Lawyers, meanwhile, are anxious that suspects in pretrial detention are routinely bugged by police, violating their right to seek confidential advice. Simon Creighton, a lawyer who says his conversations with a client were bugged, told the BBC: "It is a very, very basic principle of English law that people are entitled to seek confidential legal advice."
Yet not everyone is unhappy about the Orwellian technology amassing data on Britain's 60 million people. While few profess a love of speed cameras and the idea of a national road tracking system to levy tolls, surveys depict a public far more at ease with CCTV. Attitudes on ID cards, tentatively scheduled to be introduced in 2012, tend to be polarized, with a small but growing minority implacably opposed.
Security experts, meanwhile, defend wiretapping as an essential part of intelligence work, one that has unravelled more than one terrorist plot.
"It's a very important tool," says Peter Neumann, a security expert at King's College London. The fact that wiretaps can be set up without judicial oversight "means that British intelligence can do things that other countries aren't capable of doing," he says. "It's worked quite well in this country – the tradition comes from the Northern Ireland experience when bugging was widespread and very useful."

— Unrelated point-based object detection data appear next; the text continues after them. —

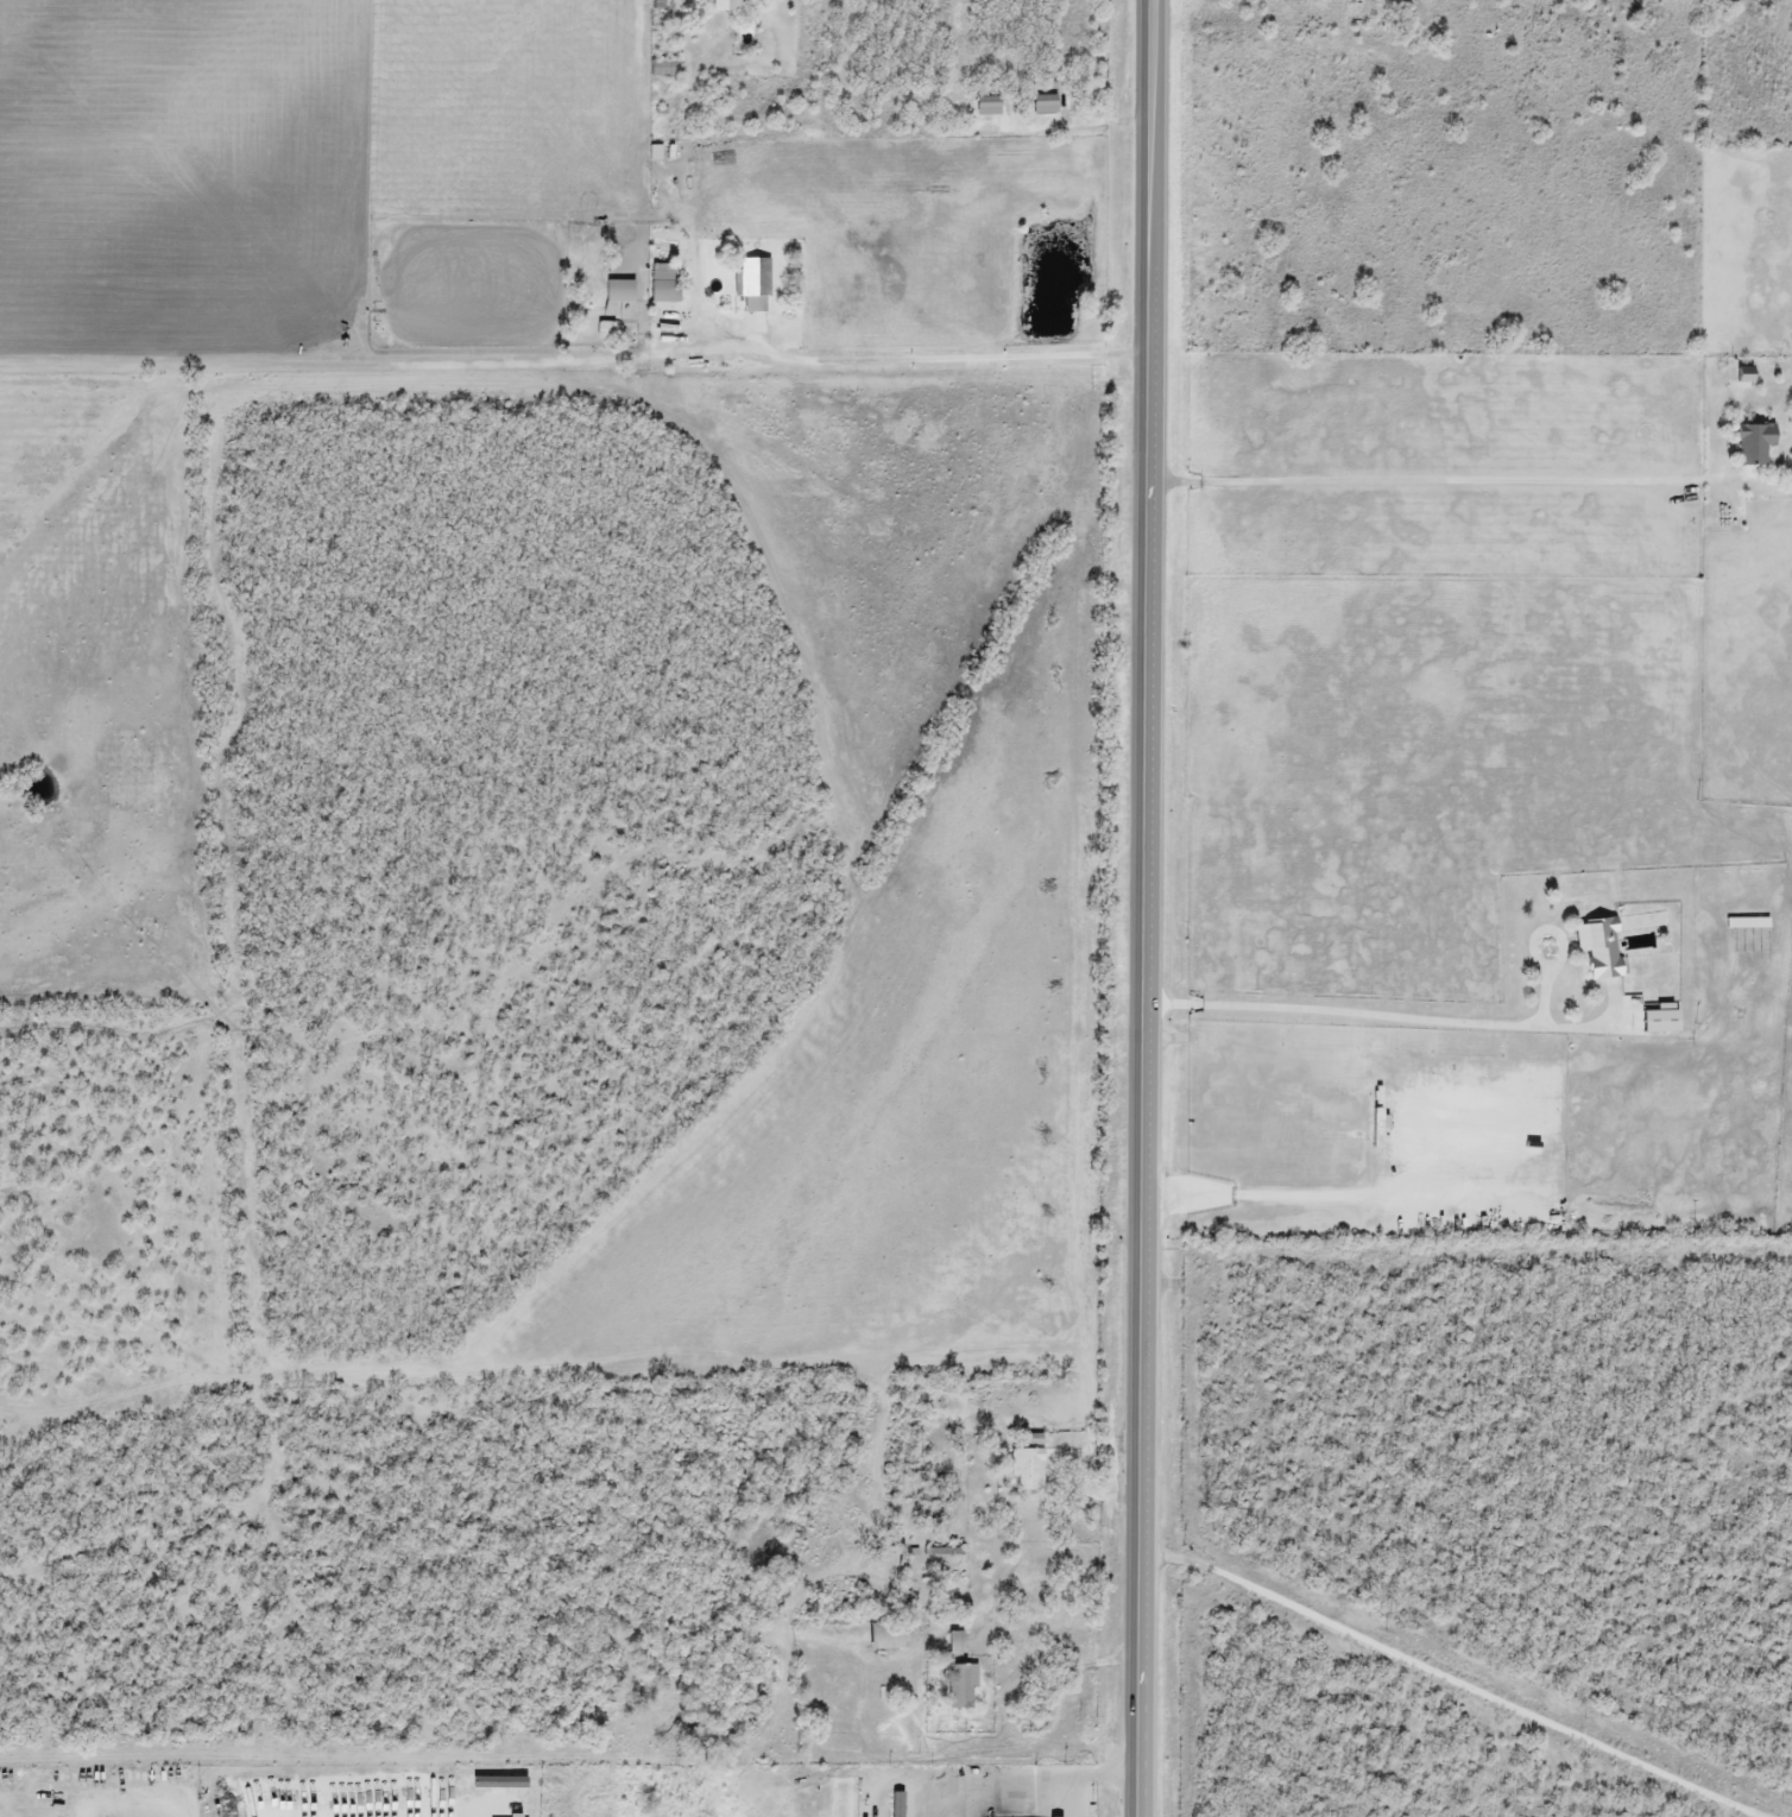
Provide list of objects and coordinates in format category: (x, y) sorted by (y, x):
building: (661, 5)
building: (723, 6)
building: (661, 286)
building: (751, 286)
building: (618, 292)
building: (602, 332)
road: (937, 364)
building: (1751, 445)
road: (1426, 481)
road: (1152, 908)
building: (1597, 949)
road: (1406, 1018)
road: (1276, 1189)
building: (1028, 1471)
road: (994, 1596)
building: (895, 1638)
building: (953, 1644)
road: (1446, 1679)
building: (960, 1687)
road: (1110, 1778)
road: (1006, 1783)
road: (1076, 1797)
road: (136, 1814)

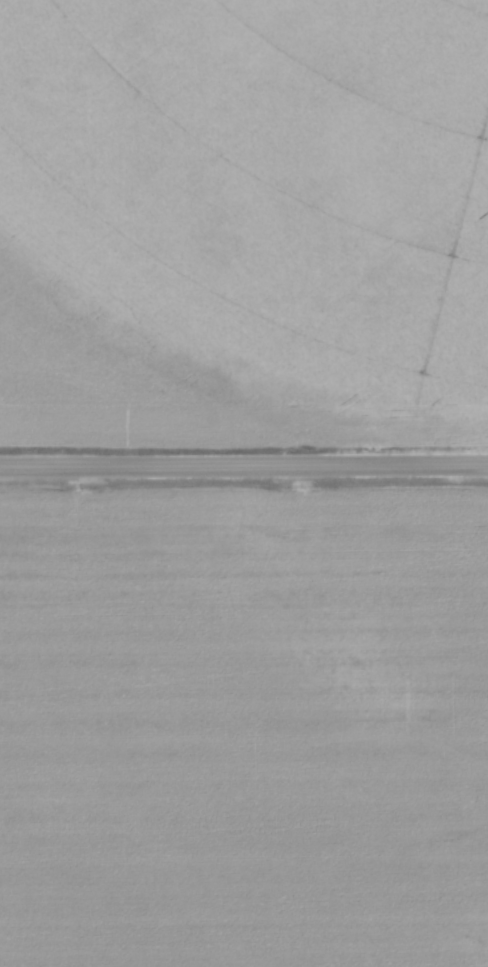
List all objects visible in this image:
crop: (243, 221)
road: (244, 464)
crop: (244, 728)

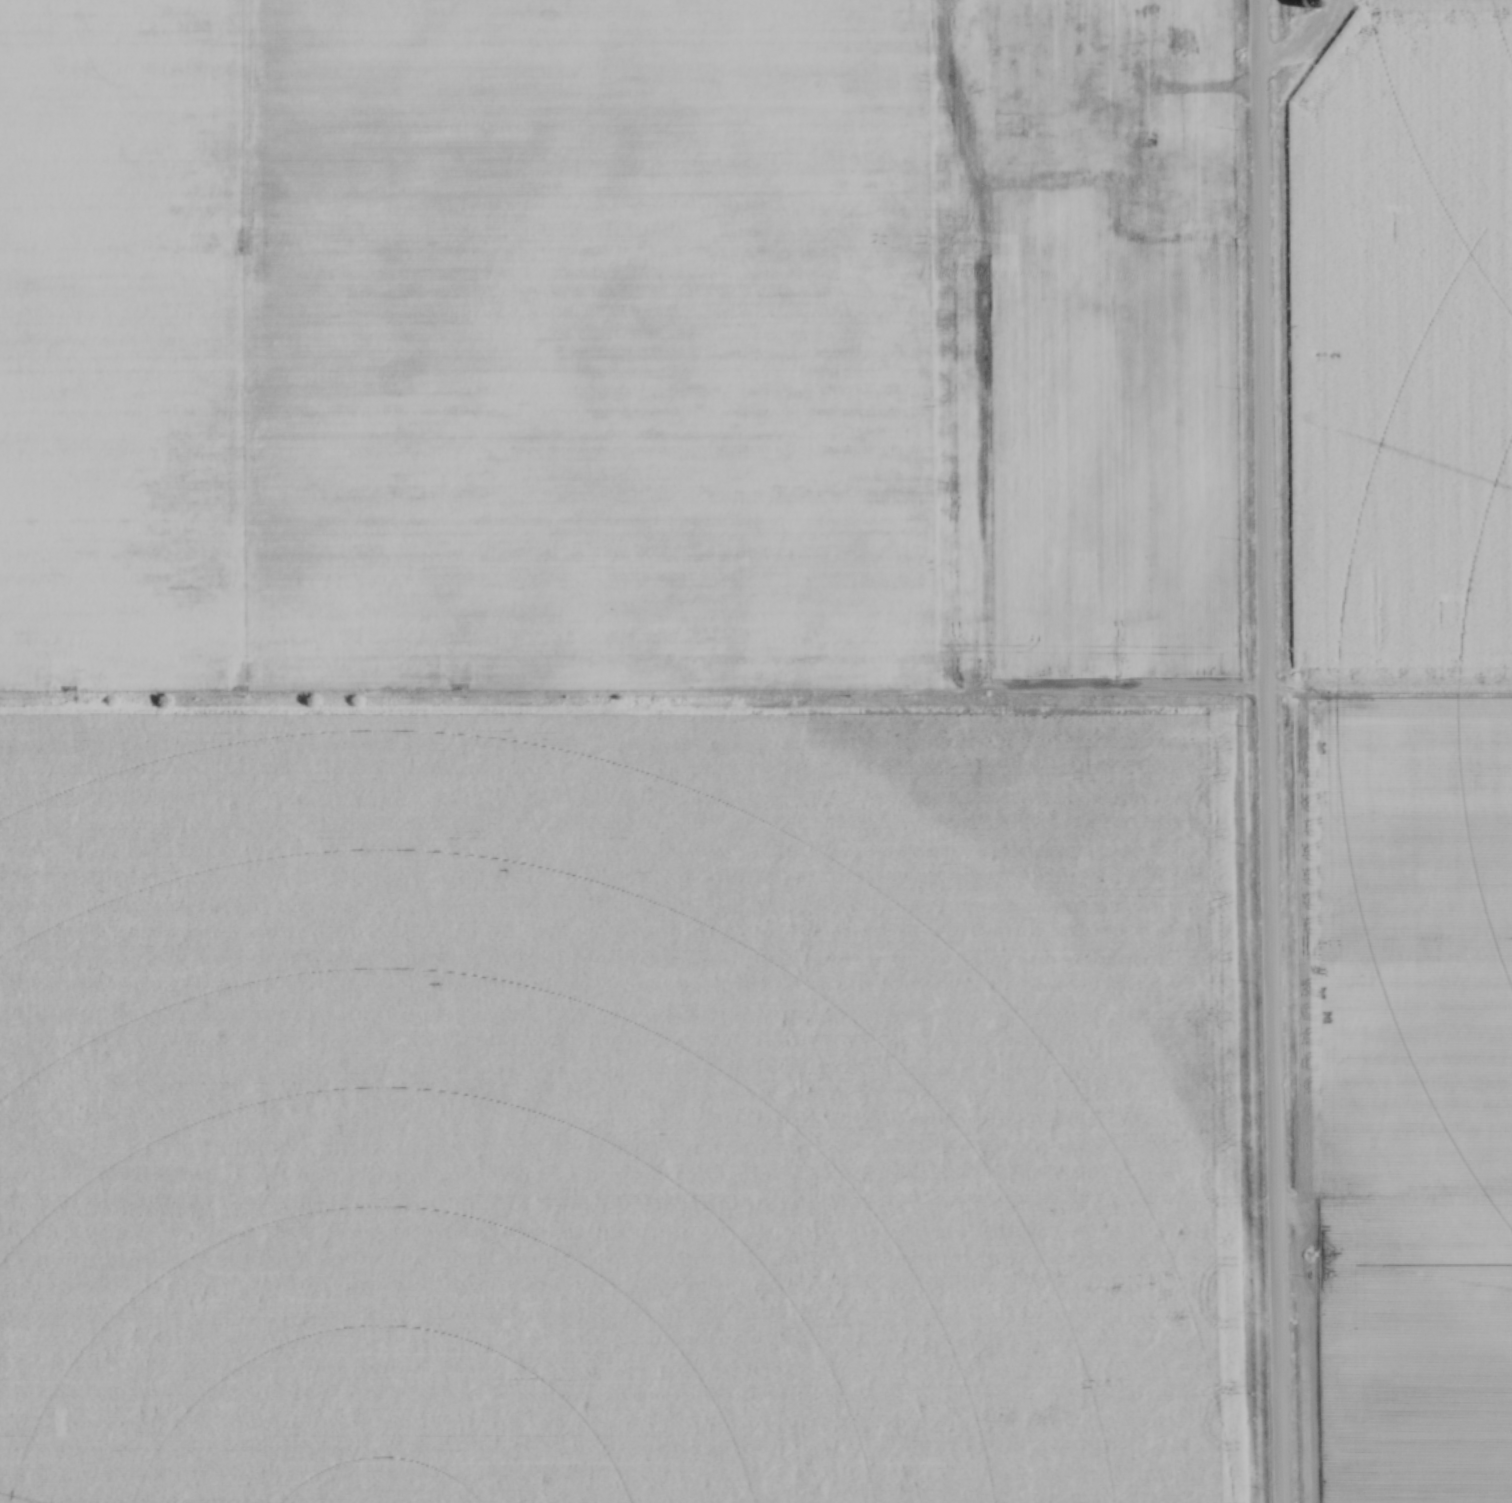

Indeed, one of the best pieces of intelligence gleaned in Northern Ireland involved not so much the Irish Republican Army's plans for violence but their thoughts of peace. "The British government realized the IRA was seriously interested in striking peace deals not because of what they said publicly but because of what they got from bugged telephone conversations," says Mr. Neumann. "That gave the government the confidence to start the process that led to a peace agreement."
But security services have been loath to hand over transcripts and bugging material to the courts for use in prosecution cases. Quite apart from the bureaucracy that this will entail, they say that doing so will expose their methods and technologies.
But Brown signaled Wednesday that intelligence officers may have to overcome that concern, though he added that security services would be given control over how their material was used in court. "Their fears are overstated," says Neumann. "Every intelligence service in the world has to deal with this. I think it will come."